Columbia'dan Williams, “Şu anda, büyük ölçüde embriyoda kalıtsal değişikliklere neden olan teknikler üzerindeki düzenleyici kısıtlamalar nedeniyle, ABD'de pronükleer transferin klinik kullanımına izin verilmemektedir. Bunun değişip değişmeyeceği belirsizliğini koruyor ve gelişen bilimsel, etik ve politika tartışmalarına bağlı olacak" dedi.
"Bazı aileler için umut verici"
Tekniğe izin verilen ülkelerde savunucular, bunun bazı aileler için umut verici bir alternatif olabileceğini söylüyor.
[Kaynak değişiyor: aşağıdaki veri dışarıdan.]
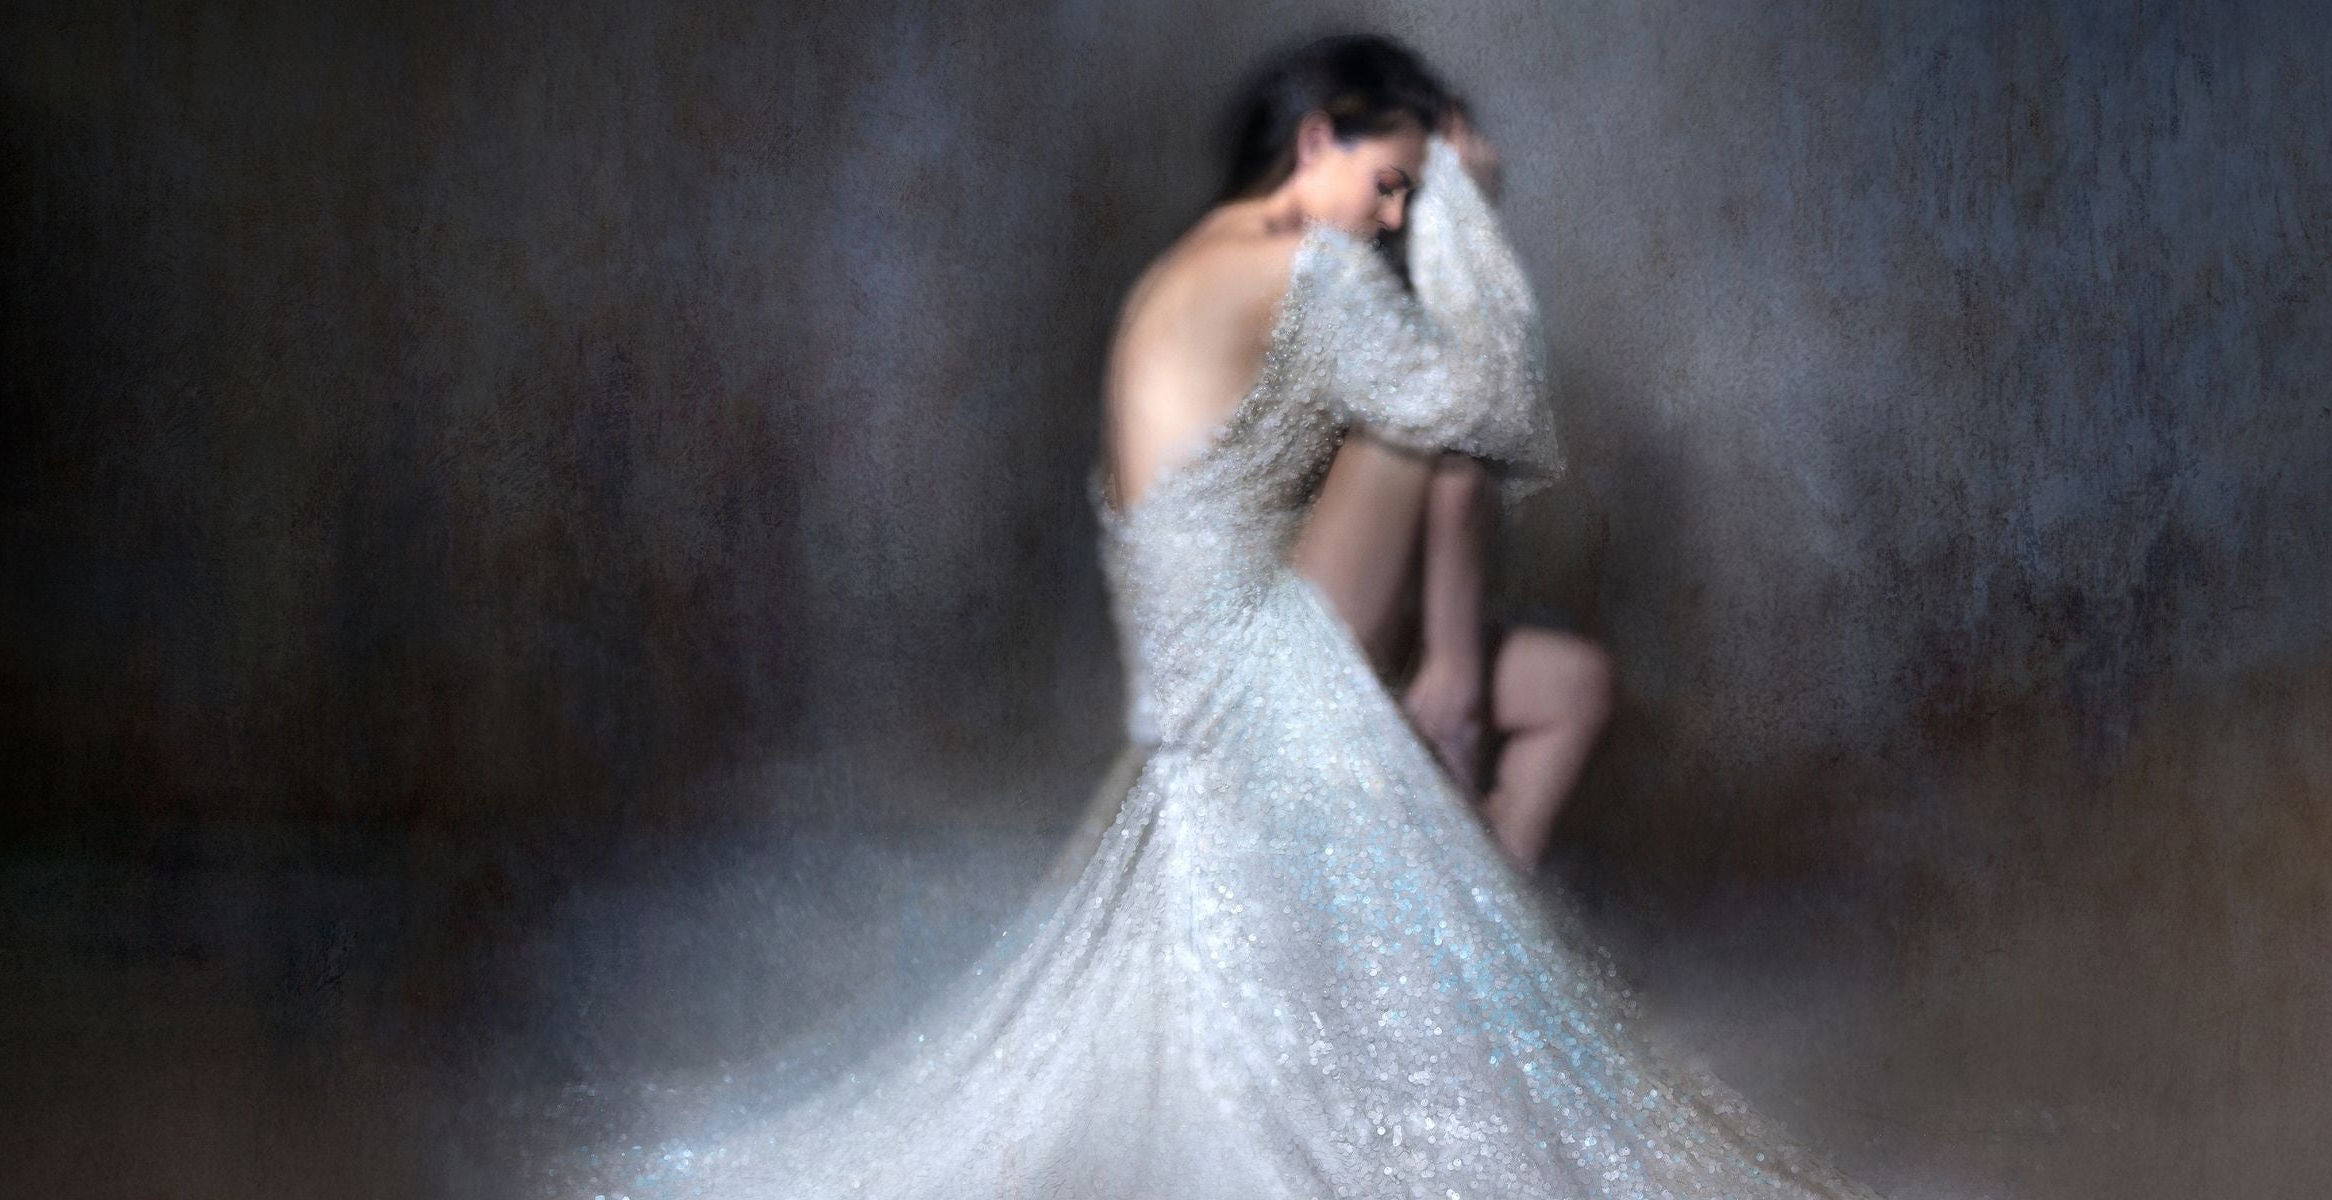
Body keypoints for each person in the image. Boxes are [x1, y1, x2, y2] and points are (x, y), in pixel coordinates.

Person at [557, 32, 1883, 1200]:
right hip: (1258, 671)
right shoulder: (1301, 273)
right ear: (1315, 143)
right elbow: (1484, 402)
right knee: (1442, 430)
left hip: (1210, 674)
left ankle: (1478, 888)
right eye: (1389, 184)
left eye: (1414, 196)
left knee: (1576, 680)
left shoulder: (1199, 268)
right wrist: (1478, 205)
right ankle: (1463, 763)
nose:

2006 yılında kızı Lilly'i mitokondriyal bir hastalıktan hayatını kaybeden Liz Curtis, şimdi bu hastalıktan etkilenen diğer ailelerle birlikte çalışıyor. Sekiz aylık bebeği için bir tedavi olmadığının ve ölümün kaçınılmaz olduğunun söylenmesinin yıkıcı olduğunu dile getirdi.
Curtis, teşhisin dünyalarını altüst ettiğini ama yine de kimsenin hastalığın ne olduğu ya da Lily'yi nasıl etkileyeceği konusunda pek bir şey söyleyemediğini kaydetti.
Curtis daha sonra, Newcastle Üniversitesi'nde yapılan son çalışmalar da dahil olmak üzere, hastalıkla ilgili farkındalık yaratmak ve araştırmaları desteklemek için kızının adına Lily Vakfı'nı kurdu.
Curtis, “Hayatlarında fazla umudu olmayan aileler için bu çok heyecan verici.” dedi.